Mes bien-aimés, sans vous que m’importe le reste !

Le reste ici n’est rien, votre bonheur ôté ;

Pas même l’existence au sein de la beauté

                        Lumineuse du Père.

Sans vous le ciel est vide, atroce et sans clarté !

Sans vous je me lamente et je me désespère !

Oh ! ma gloire n’est rien au fond du ciel jaloux,

S’il me faut à jamais la goûter loin de vous !

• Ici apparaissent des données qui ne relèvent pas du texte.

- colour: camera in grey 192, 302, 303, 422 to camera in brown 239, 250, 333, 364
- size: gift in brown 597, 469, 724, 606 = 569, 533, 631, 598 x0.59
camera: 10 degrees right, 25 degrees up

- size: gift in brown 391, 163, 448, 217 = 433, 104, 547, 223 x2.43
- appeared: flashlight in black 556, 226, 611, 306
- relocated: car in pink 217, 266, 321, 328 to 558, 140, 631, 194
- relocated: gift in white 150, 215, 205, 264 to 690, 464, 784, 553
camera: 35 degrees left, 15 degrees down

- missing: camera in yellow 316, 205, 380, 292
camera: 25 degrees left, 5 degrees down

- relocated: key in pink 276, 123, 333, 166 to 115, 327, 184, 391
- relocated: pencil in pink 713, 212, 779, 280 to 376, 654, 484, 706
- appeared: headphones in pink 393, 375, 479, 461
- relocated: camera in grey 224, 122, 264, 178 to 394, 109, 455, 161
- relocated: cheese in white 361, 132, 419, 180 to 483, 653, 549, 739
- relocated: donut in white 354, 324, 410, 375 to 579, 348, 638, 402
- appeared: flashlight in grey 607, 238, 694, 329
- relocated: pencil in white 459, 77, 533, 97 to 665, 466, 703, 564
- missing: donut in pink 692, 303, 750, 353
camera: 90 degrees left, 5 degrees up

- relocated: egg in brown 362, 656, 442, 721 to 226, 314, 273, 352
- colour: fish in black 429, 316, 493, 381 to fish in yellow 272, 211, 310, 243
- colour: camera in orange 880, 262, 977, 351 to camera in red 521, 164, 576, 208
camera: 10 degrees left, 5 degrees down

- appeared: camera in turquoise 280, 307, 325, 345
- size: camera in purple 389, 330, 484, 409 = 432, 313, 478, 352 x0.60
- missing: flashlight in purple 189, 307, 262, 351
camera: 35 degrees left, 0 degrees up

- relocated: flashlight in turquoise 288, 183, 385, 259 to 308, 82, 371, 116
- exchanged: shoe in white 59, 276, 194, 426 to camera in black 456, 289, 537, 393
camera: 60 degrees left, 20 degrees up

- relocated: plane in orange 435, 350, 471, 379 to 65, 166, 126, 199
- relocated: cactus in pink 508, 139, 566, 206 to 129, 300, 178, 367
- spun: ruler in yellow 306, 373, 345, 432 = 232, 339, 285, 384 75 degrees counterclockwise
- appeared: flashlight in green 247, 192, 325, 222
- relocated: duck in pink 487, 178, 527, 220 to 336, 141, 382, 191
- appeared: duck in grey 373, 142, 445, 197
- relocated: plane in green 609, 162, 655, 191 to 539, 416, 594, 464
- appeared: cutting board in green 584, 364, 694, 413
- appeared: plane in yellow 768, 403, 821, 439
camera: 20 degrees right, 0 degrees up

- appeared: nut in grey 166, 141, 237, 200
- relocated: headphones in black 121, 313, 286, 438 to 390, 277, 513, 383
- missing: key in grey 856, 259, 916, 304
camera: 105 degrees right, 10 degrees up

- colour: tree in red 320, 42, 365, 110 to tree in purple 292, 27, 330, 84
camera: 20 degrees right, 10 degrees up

Tout ce que tous souffrez dans la torpeur du gouffre,

Là-haut, dans la clarté parfaite, je le souffre !

Quand un juste se meurt dans le deuil et la nuit,

J’agonise dans l’ombre et je meurs avec lui ;

Vos discordes, vos cris de meurtre et de rapines,

Me tressent sur le front des couronnes d’épines ;

Tous les êtres meurtris par vous, estropiés,

Font revivre les clous infâmes dans mes pieds ;

Tous les crimes d’en bas ravivent mon supplice ;

Et quand au noir poteau tous les bons sont liés,

                        Quand l’injustice,

Au masque bestial, raille le ciel divin,

Quand un malheureux dit : « Frère, je meurs de faim ! »

Quand, dans la nuit où rampe l’imposture,

On pervertit, on ment et l’on torture,

Et qu’on tue, et qu’on souille, et qu’on éteint les voix,

C’est moi qu’on crucifie une nouvelle fois.

 

 

 

Nicolas BEAUDUIN, La Divine Folie.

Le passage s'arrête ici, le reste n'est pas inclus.